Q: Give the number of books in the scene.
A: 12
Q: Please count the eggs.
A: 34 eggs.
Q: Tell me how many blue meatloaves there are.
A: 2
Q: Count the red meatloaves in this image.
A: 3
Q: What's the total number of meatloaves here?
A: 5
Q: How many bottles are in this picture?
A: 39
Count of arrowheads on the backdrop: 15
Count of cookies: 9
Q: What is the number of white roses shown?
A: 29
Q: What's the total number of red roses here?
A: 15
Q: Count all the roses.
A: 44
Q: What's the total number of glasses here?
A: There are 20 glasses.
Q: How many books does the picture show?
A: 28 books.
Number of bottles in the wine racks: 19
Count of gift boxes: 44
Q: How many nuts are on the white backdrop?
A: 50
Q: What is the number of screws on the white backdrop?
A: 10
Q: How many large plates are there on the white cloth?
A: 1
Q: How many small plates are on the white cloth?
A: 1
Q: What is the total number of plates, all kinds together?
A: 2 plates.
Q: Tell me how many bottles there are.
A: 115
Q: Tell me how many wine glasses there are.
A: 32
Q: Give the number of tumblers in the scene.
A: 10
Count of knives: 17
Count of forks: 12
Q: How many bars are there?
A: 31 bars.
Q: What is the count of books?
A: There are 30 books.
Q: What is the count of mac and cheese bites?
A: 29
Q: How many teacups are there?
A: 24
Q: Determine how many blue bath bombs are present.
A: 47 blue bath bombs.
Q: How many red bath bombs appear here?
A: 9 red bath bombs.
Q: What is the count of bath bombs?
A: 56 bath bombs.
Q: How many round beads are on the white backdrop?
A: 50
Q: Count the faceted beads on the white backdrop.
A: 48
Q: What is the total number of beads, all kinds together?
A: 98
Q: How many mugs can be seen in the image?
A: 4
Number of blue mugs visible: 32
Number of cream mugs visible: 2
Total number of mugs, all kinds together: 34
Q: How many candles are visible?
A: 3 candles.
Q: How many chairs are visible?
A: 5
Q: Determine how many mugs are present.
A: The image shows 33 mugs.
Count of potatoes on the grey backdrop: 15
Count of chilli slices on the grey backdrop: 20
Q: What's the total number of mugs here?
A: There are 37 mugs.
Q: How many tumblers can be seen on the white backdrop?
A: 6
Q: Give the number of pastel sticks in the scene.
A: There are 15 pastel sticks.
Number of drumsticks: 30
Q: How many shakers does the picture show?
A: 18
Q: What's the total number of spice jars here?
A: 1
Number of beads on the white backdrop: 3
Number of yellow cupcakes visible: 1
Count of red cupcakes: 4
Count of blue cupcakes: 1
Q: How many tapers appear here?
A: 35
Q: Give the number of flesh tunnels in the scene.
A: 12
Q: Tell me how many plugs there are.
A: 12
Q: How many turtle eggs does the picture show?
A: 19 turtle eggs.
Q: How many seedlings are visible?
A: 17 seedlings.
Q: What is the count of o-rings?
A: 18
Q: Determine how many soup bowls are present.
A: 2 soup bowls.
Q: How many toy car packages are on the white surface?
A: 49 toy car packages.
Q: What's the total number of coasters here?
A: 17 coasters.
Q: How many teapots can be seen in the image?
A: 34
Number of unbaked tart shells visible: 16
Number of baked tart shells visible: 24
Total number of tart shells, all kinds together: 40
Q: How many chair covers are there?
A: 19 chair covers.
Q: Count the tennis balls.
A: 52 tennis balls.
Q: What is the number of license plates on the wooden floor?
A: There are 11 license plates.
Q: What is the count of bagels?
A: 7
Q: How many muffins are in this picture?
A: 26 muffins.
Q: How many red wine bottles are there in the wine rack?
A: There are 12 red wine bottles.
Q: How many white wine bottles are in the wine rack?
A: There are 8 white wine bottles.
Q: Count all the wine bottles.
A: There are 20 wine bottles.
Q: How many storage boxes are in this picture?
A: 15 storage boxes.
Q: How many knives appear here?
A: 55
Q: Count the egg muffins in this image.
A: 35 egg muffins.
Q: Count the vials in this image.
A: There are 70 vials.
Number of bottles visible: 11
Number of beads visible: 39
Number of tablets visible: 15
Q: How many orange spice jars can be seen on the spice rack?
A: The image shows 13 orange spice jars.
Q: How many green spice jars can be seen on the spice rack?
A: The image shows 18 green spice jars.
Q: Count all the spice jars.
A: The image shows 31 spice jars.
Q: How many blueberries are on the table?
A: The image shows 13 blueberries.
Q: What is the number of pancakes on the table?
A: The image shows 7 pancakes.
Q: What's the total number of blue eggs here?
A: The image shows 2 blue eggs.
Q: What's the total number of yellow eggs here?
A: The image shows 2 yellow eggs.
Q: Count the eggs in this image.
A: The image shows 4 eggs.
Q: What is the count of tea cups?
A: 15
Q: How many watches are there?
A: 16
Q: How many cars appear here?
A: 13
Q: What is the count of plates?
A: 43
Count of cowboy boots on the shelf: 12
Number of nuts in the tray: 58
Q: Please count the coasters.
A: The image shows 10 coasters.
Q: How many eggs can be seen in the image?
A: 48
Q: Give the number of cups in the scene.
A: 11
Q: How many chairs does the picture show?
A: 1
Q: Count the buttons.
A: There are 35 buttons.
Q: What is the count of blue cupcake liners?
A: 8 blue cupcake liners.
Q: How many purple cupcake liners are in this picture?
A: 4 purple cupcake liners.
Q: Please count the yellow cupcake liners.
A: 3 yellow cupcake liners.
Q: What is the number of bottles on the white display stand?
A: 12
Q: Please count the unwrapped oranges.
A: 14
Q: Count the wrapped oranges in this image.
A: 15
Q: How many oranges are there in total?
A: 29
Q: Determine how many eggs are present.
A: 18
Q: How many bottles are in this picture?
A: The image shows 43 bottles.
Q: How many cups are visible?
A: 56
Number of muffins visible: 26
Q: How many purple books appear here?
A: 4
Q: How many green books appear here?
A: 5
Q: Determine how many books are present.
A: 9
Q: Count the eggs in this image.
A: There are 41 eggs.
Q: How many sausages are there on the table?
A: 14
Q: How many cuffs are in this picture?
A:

-*-*-

DIRECTIONS FOR THIS TASK -> Copy out all of the material above again, changing every "bath bombs" to "soap balls" and leaving everything else as it is.

REPLY TO THE EXERCISE ->
Q: Give the number of books in the scene.
A: 12
Q: Please count the eggs.
A: 34 eggs.
Q: Tell me how many blue meatloaves there are.
A: 2
Q: Count the red meatloaves in this image.
A: 3
Q: What's the total number of meatloaves here?
A: 5
Q: How many bottles are in this picture?
A: 39
Count of arrowheads on the backdrop: 15
Count of cookies: 9
Q: What is the number of white roses shown?
A: 29
Q: What's the total number of red roses here?
A: 15
Q: Count all the roses.
A: 44
Q: What's the total number of glasses here?
A: There are 20 glasses.
Q: How many books does the picture show?
A: 28 books.
Number of bottles in the wine racks: 19
Count of gift boxes: 44
Q: How many nuts are on the white backdrop?
A: 50
Q: What is the number of screws on the white backdrop?
A: 10
Q: How many large plates are there on the white cloth?
A: 1
Q: How many small plates are on the white cloth?
A: 1
Q: What is the total number of plates, all kinds together?
A: 2 plates.
Q: Tell me how many bottles there are.
A: 115
Q: Tell me how many wine glasses there are.
A: 32
Q: Give the number of tumblers in the scene.
A: 10
Count of knives: 17
Count of forks: 12
Q: How many bars are there?
A: 31 bars.
Q: What is the count of books?
A: There are 30 books.
Q: What is the count of mac and cheese bites?
A: 29
Q: How many teacups are there?
A: 24
Q: Determine how many blue soap balls are present.
A: 47 blue soap balls.
Q: How many red soap balls appear here?
A: 9 red soap balls.
Q: What is the count of soap balls?
A: 56 soap balls.
Q: How many round beads are on the white backdrop?
A: 50
Q: Count the faceted beads on the white backdrop.
A: 48
Q: What is the total number of beads, all kinds together?
A: 98
Q: How many mugs can be seen in the image?
A: 4
Number of blue mugs visible: 32
Number of cream mugs visible: 2
Total number of mugs, all kinds together: 34
Q: How many candles are visible?
A: 3 candles.
Q: How many chairs are visible?
A: 5
Q: Determine how many mugs are present.
A: The image shows 33 mugs.
Count of potatoes on the grey backdrop: 15
Count of chilli slices on the grey backdrop: 20
Q: What's the total number of mugs here?
A: There are 37 mugs.
Q: How many tumblers can be seen on the white backdrop?
A: 6
Q: Give the number of pastel sticks in the scene.
A: There are 15 pastel sticks.
Number of drumsticks: 30
Q: How many shakers does the picture show?
A: 18
Q: What's the total number of spice jars here?
A: 1
Number of beads on the white backdrop: 3
Number of yellow cupcakes visible: 1
Count of red cupcakes: 4
Count of blue cupcakes: 1
Q: How many tapers appear here?
A: 35
Q: Give the number of flesh tunnels in the scene.
A: 12
Q: Tell me how many plugs there are.
A: 12
Q: How many turtle eggs does the picture show?
A: 19 turtle eggs.
Q: How many seedlings are visible?
A: 17 seedlings.
Q: What is the count of o-rings?
A: 18
Q: Determine how many soup bowls are present.
A: 2 soup bowls.
Q: How many toy car packages are on the white surface?
A: 49 toy car packages.
Q: What's the total number of coasters here?
A: 17 coasters.
Q: How many teapots can be seen in the image?
A: 34
Number of unbaked tart shells visible: 16
Number of baked tart shells visible: 24
Total number of tart shells, all kinds together: 40
Q: How many chair covers are there?
A: 19 chair covers.
Q: Count the tennis balls.
A: 52 tennis balls.
Q: What is the number of license plates on the wooden floor?
A: There are 11 license plates.
Q: What is the count of bagels?
A: 7
Q: How many muffins are in this picture?
A: 26 muffins.
Q: How many red wine bottles are there in the wine rack?
A: There are 12 red wine bottles.
Q: How many white wine bottles are in the wine rack?
A: There are 8 white wine bottles.
Q: Count all the wine bottles.
A: There are 20 wine bottles.
Q: How many storage boxes are in this picture?
A: 15 storage boxes.
Q: How many knives appear here?
A: 55
Q: Count the egg muffins in this image.
A: 35 egg muffins.
Q: Count the vials in this image.
A: There are 70 vials.
Number of bottles visible: 11
Number of beads visible: 39
Number of tablets visible: 15
Q: How many orange spice jars can be seen on the spice rack?
A: The image shows 13 orange spice jars.
Q: How many green spice jars can be seen on the spice rack?
A: The image shows 18 green spice jars.
Q: Count all the spice jars.
A: The image shows 31 spice jars.
Q: How many blueberries are on the table?
A: The image shows 13 blueberries.
Q: What is the number of pancakes on the table?
A: The image shows 7 pancakes.
Q: What's the total number of blue eggs here?
A: The image shows 2 blue eggs.
Q: What's the total number of yellow eggs here?
A: The image shows 2 yellow eggs.
Q: Count the eggs in this image.
A: The image shows 4 eggs.
Q: What is the count of tea cups?
A: 15
Q: How many watches are there?
A: 16
Q: How many cars appear here?
A: 13
Q: What is the count of plates?
A: 43
Count of cowboy boots on the shelf: 12
Number of nuts in the tray: 58
Q: Please count the coasters.
A: The image shows 10 coasters.
Q: How many eggs can be seen in the image?
A: 48
Q: Give the number of cups in the scene.
A: 11
Q: How many chairs does the picture show?
A: 1
Q: Count the buttons.
A: There are 35 buttons.
Q: What is the count of blue cupcake liners?
A: 8 blue cupcake liners.
Q: How many purple cupcake liners are in this picture?
A: 4 purple cupcake liners.
Q: Please count the yellow cupcake liners.
A: 3 yellow cupcake liners.
Q: What is the number of bottles on the white display stand?
A: 12
Q: Please count the unwrapped oranges.
A: 14
Q: Count the wrapped oranges in this image.
A: 15
Q: How many oranges are there in total?
A: 29
Q: Determine how many eggs are present.
A: 18
Q: How many bottles are in this picture?
A: The image shows 43 bottles.
Q: How many cups are visible?
A: 56
Number of muffins visible: 26
Q: How many purple books appear here?
A: 4
Q: How many green books appear here?
A: 5
Q: Determine how many books are present.
A: 9
Q: Count the eggs in this image.
A: There are 41 eggs.
Q: How many sausages are there on the table?
A: 14
Q: How many cuffs are in this picture?
A:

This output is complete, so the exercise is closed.